Changes made after 2 Michigan State Police dogs die in cop car
Detroit — The windows on certain Michigan State Police cars automatically roll down in high temperatures, one of the key changes after two dogs died of heat stroke in Livingston County in 2013, the department said.
Michigan State Police publicly confirmed the deaths this week — more than two years later — in response to a WDIV-TV (Channel 4) report about a lawsuit related to how troopers are disciplined.
The German shepherds, Blitz and Rip, died in June 2013 “after being accidentally left in a patrol car by their handler,” state police said in a statement.
Prosecutors cleared the trooper of criminal wrongdoing in the dog’s deaths, but an internal investigation “sustained a violation of department policy” and discipline was imposed, state police said.

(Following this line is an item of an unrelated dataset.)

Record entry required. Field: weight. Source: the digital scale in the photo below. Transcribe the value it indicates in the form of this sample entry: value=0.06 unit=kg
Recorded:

The discipline wasn’t disclosed.
Canine patrol vehicles now are equipped with sensors that “automatically roll the windows down, sound the horn and activate the vehicle’s flashing lights to alert the handler if temperatures rise to an unsafe level,” state police said.

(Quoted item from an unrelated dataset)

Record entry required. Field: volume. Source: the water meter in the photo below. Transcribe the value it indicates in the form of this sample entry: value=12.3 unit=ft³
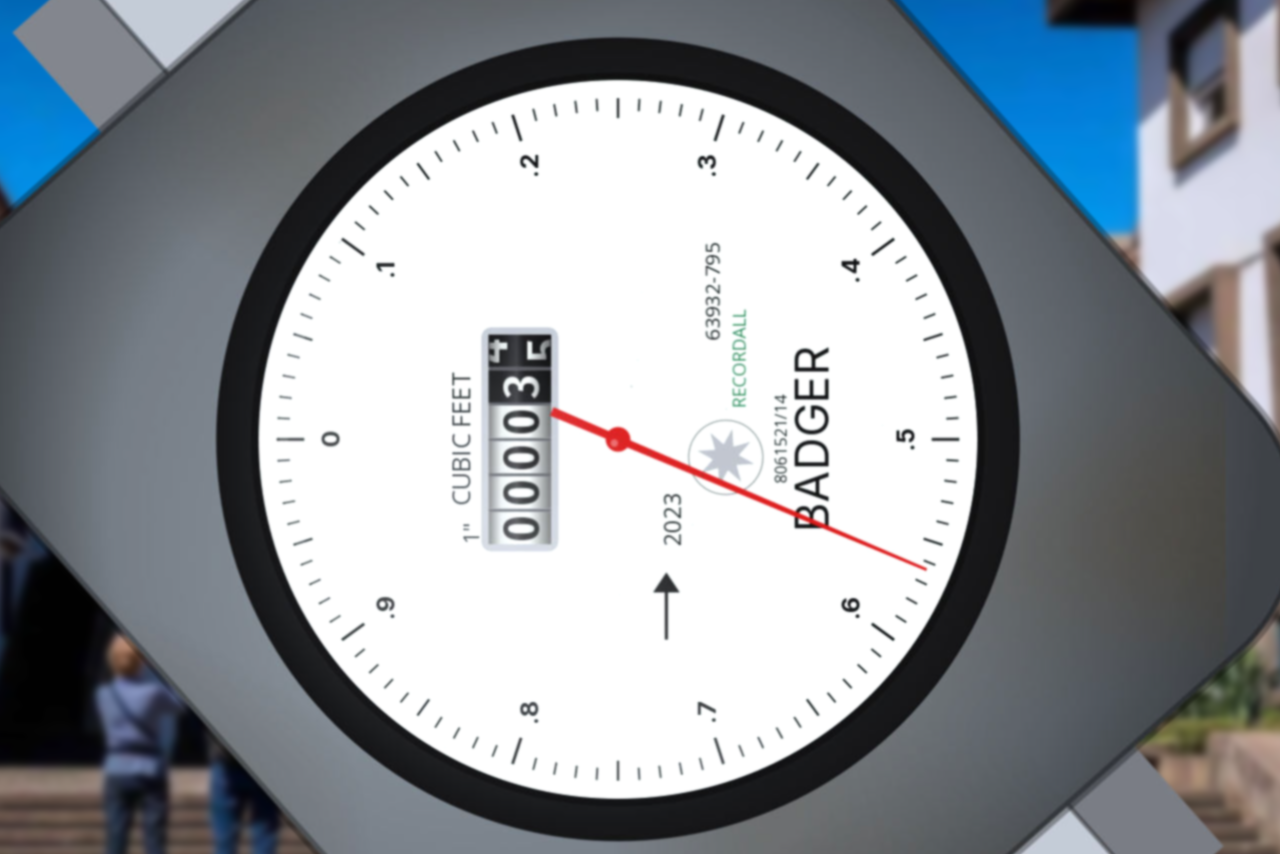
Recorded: value=34.56 unit=ft³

Blitz and Rip were inside a state police car for hours at the trooper’s home, said Lisa McCormick, Ingham County’s chief assistant prosecutor, who reviewed the case.
The handler was distracted by a drywall crew and took his daughter to a softball tournament, McCormick said Thursday.

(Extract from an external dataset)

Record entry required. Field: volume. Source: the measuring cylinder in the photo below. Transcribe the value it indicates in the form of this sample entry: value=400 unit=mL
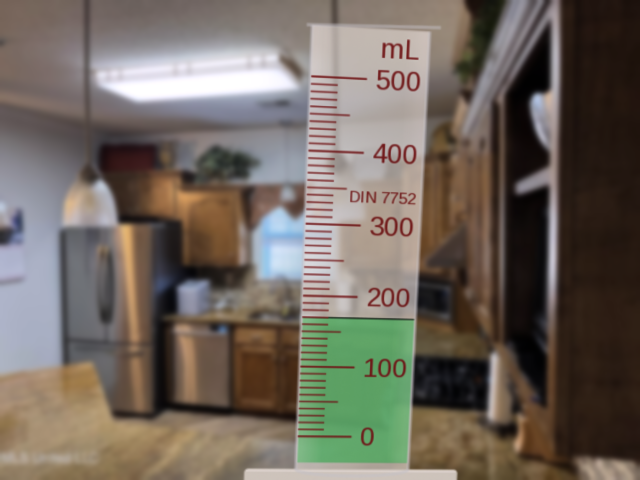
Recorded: value=170 unit=mL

“When he realized the dogs were left in the car, he got home as fast as he could. The dogs were deceased. … There was no criminal or reckless intent,” she told The Associated Press. “He was devastated.”
The dogs were buried with full honors behind the state police dog kennel, McCormick said.
Asked why the deaths weren’t publicly announced in 2013, a police spokesman said the dogs are considered employees.
“We don’t usually publicly disclose every employee action we have,” Lt. Mike Shaw said.